Dal 10 ottobre al 28 dicembre 2020 piazza Cavalli a Piacenza ospita Paladino Piacenza: un insolito confronto tra Francesco Mochi da Montevarchi (1580-1654) e Mimmo Paladino (Paduli, BN, 1948).

I due monumenti equestri in bronzo, che danno il nome alla piazza centrale di Piacenza e rappresentano uno dei simboli della città, si devono allo scultore toscano Francesco Mochi da Montevarchi, che ci lavorò per sedici anni, dal 1612 al 1628. Raffigurano in modi classicheggianti Ranuccio Farnese, in costume romano, mentre il padre Alessandro denota invece un evidente aggiornamento nello stile che anticiperà i grandi capolavori del Bernini.

Le statue dialogano con un’installazione monumentale posta su una base di 12 metri quadri composta da 18 sculture in vetroresina, realizzata appositamente da Mimmo Paladino. L’artista campano ha ridisegnato i suoi cavalli partendo da un modello funerario di origine etrusca, per farli interloquire con i monumenti farnesiani. Da una parte quindi la forza barocca delle sculture del Mochi, dall’altro il rigore delle forme stilizzate di Paladino.

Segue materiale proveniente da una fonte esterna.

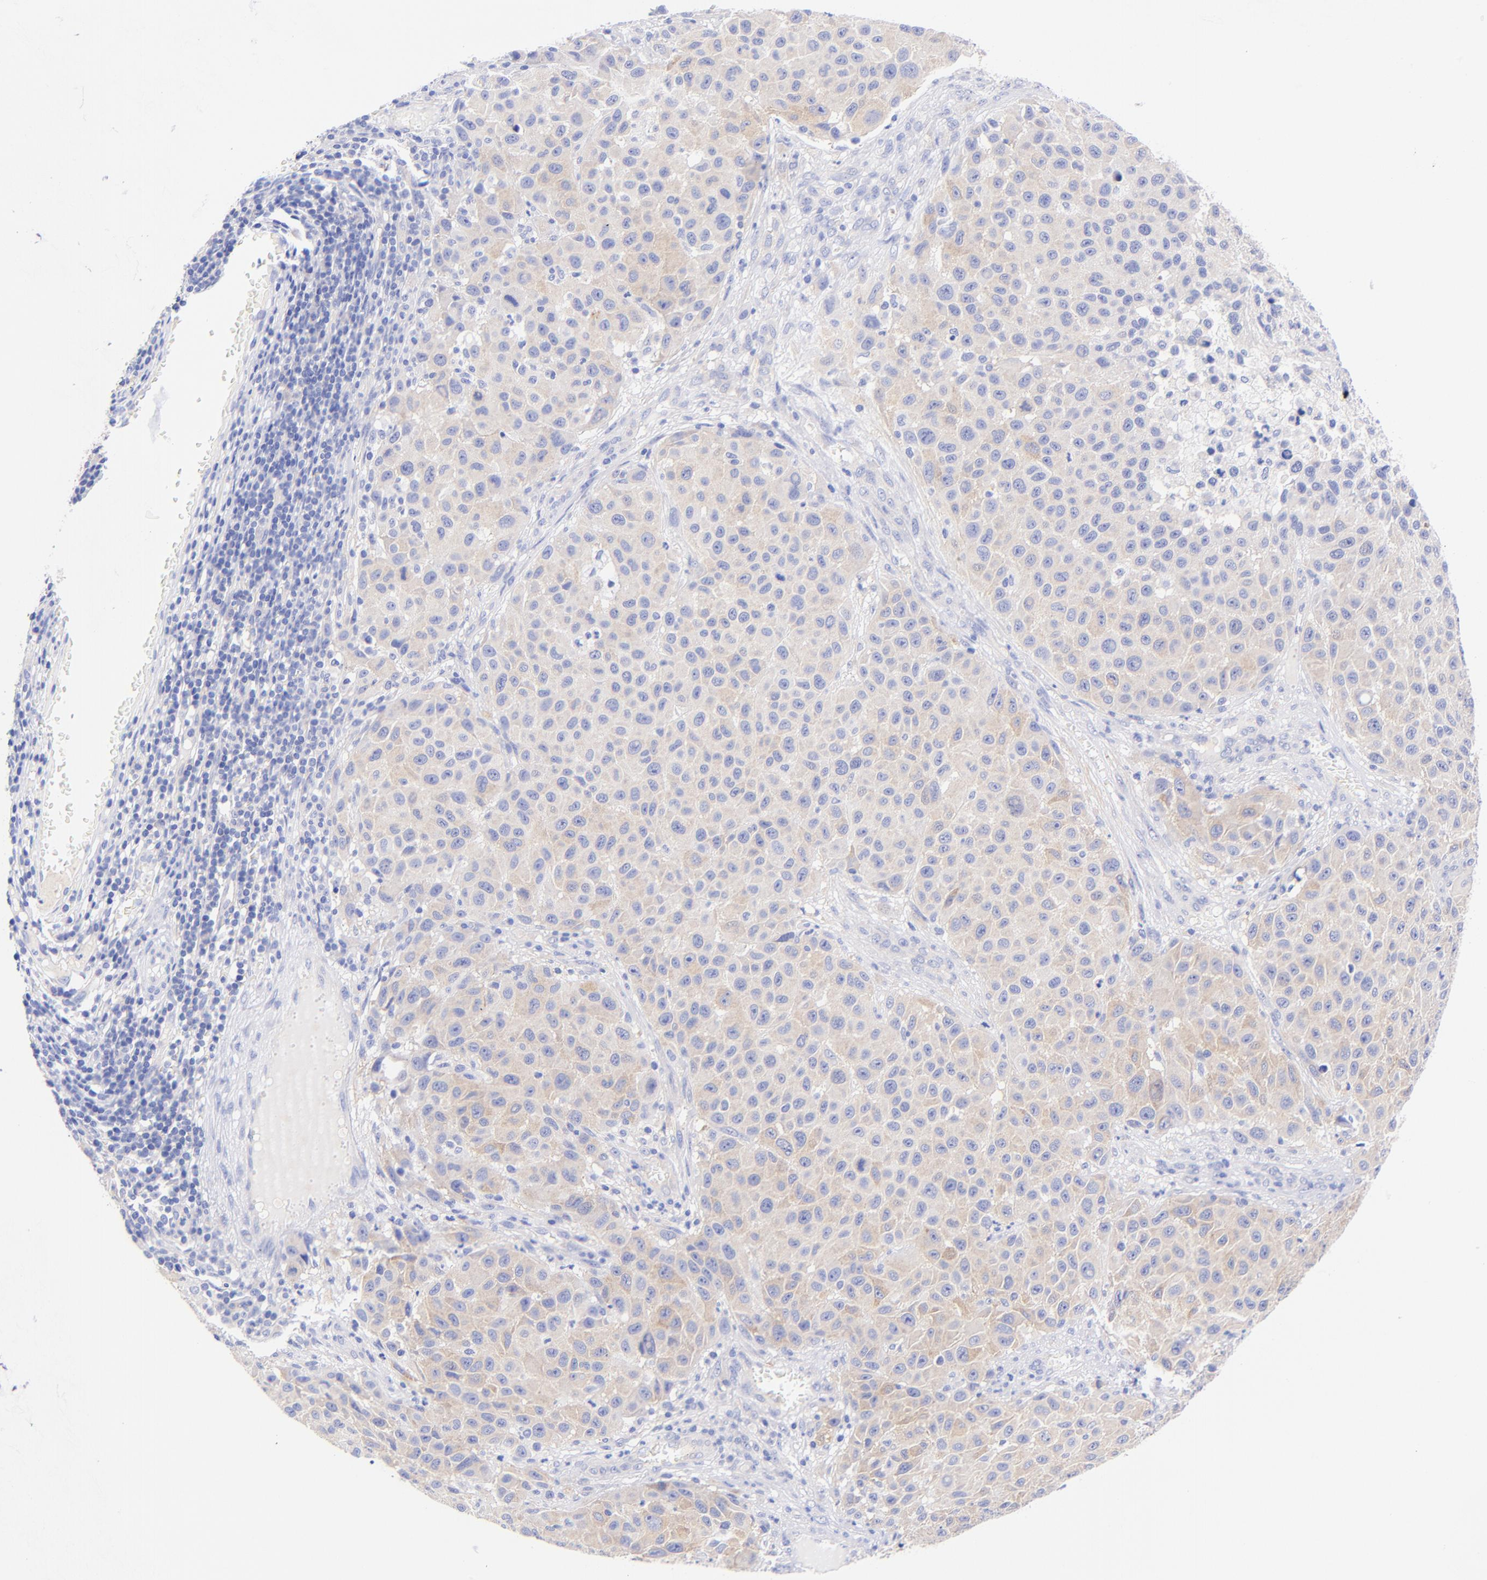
{"staining": {"intensity": "weak", "quantity": "25%-75%", "location": "cytoplasmic/membranous"}, "tissue": "melanoma", "cell_type": "Tumor cells", "image_type": "cancer", "snomed": [{"axis": "morphology", "description": "Malignant melanoma, Metastatic site"}, {"axis": "topography", "description": "Lymph node"}], "caption": "Brown immunohistochemical staining in malignant melanoma (metastatic site) shows weak cytoplasmic/membranous positivity in approximately 25%-75% of tumor cells.", "gene": "GPHN", "patient": {"sex": "male", "age": 61}}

L’opera è temporanea, una sorta di apparizione effimera, un elemento momentaneo: come l’artista stesso ha spiegato la piazza diventa teatro, palcoscenico sul quale l’opera si esibisce per poi scomparire una volta che cala il sipario. C’è stato un percorso analitico sullo spazio architettonico che ha tenuto conto della cornice in cui l’opera di Paladino è posta: la piazza è l’epicentro della qualità del vivere cittadino, se non c’è una piazza una città non esiste.

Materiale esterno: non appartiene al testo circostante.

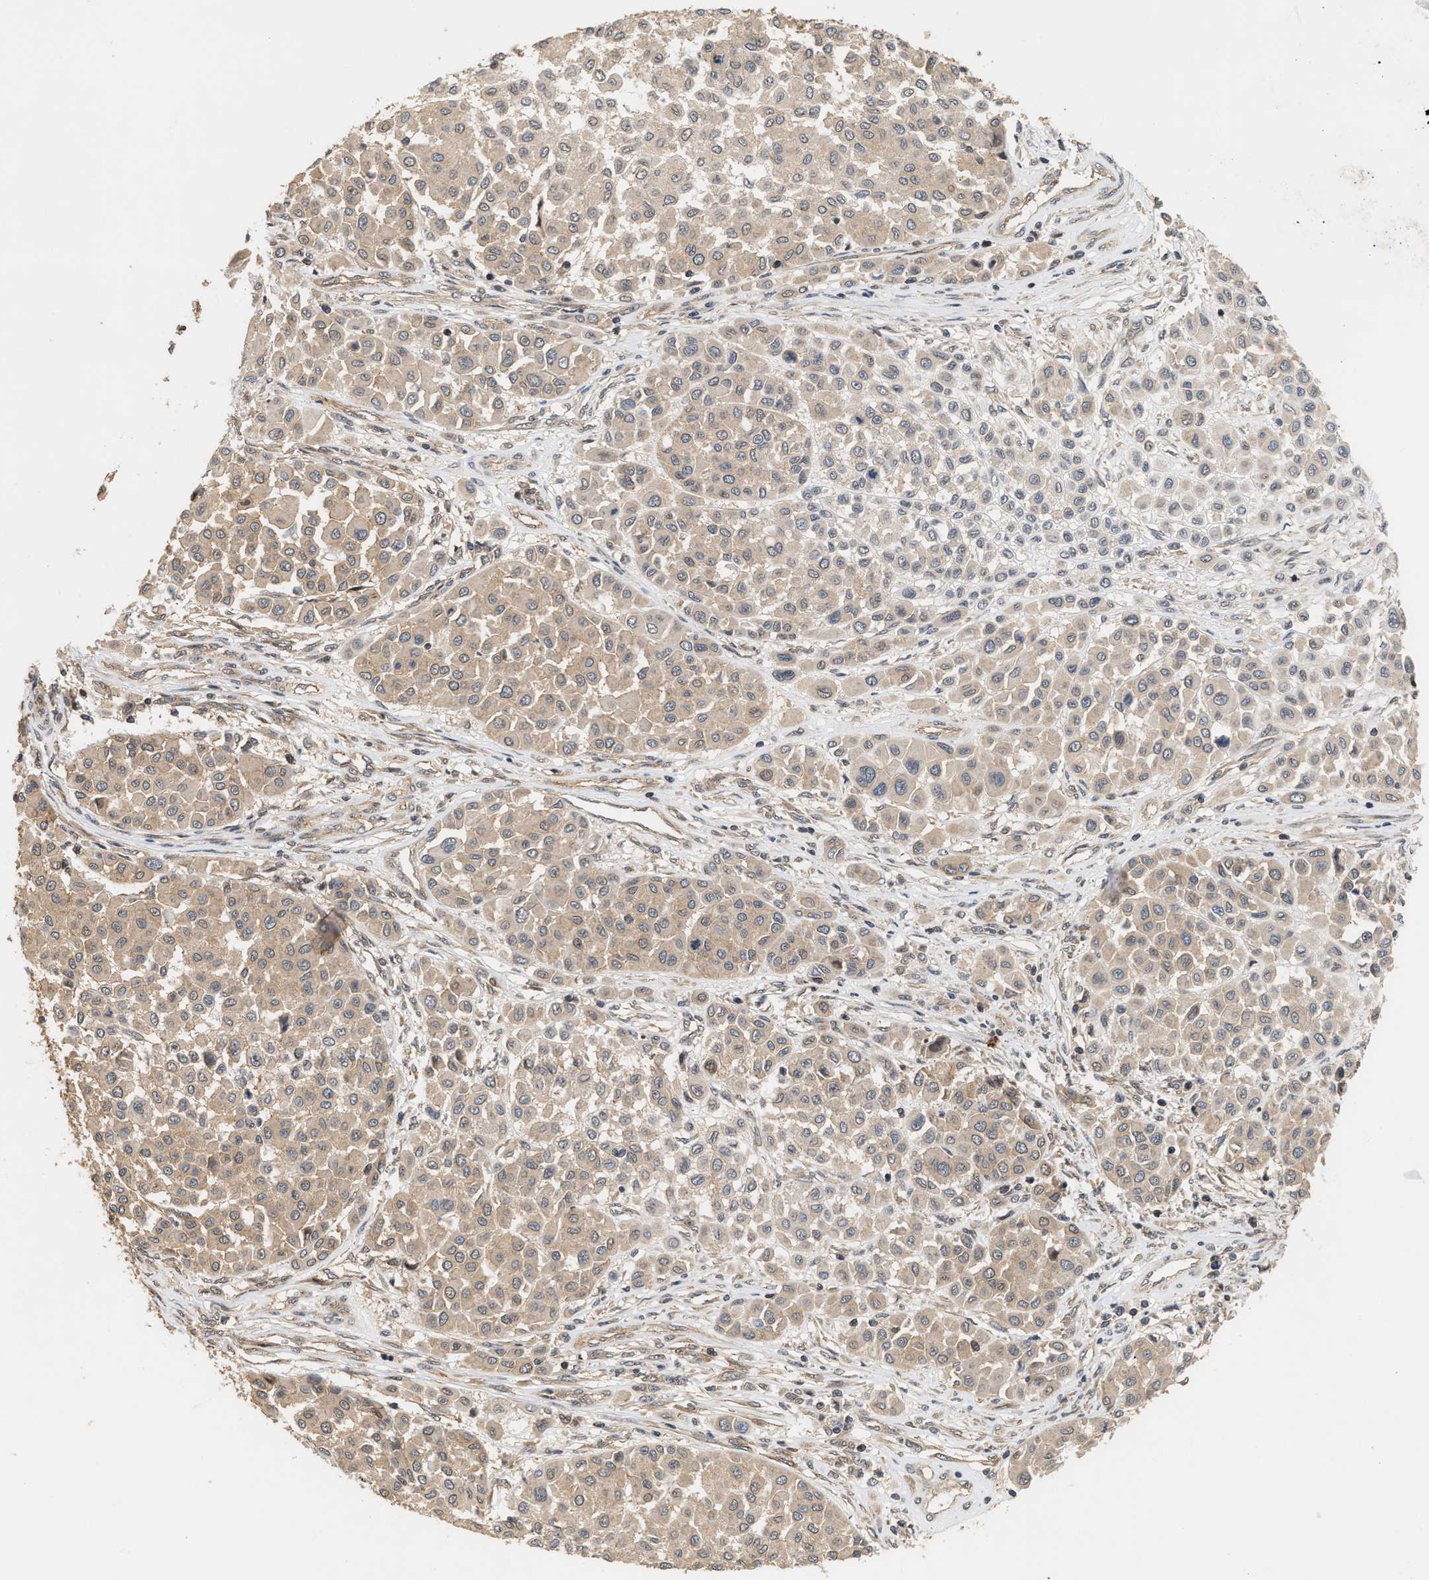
{"staining": {"intensity": "weak", "quantity": ">75%", "location": "cytoplasmic/membranous"}, "tissue": "melanoma", "cell_type": "Tumor cells", "image_type": "cancer", "snomed": [{"axis": "morphology", "description": "Malignant melanoma, Metastatic site"}, {"axis": "topography", "description": "Soft tissue"}], "caption": "Malignant melanoma (metastatic site) stained with DAB (3,3'-diaminobenzidine) immunohistochemistry shows low levels of weak cytoplasmic/membranous staining in approximately >75% of tumor cells.", "gene": "ABHD5", "patient": {"sex": "male", "age": 41}}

I cavalli di Paladino sono la sintesi di un’immagine che arriva da un tempo immemore, che gli uomini si tramandano e che poi riaffiorano reinterpretati dall’artista, in un confronto con i cavalli di Mochi che invece fanno della vero somiglianza il loro carattere distintivo, figlio della loro epoca.

Paladino a Piacenza è parte del programma di Piacenza 2020/21 promosso dal Comune di Piacenza, dalla Fondazione di Piacenza e Vigevano, dalla Diocesi Piacenza-Bobbio, dalla Camera di Commercio di Piacenza, in linea con il tema “Crocevia di culture”, con cui la città si è candidata al titolo di capitale italiana della cultura.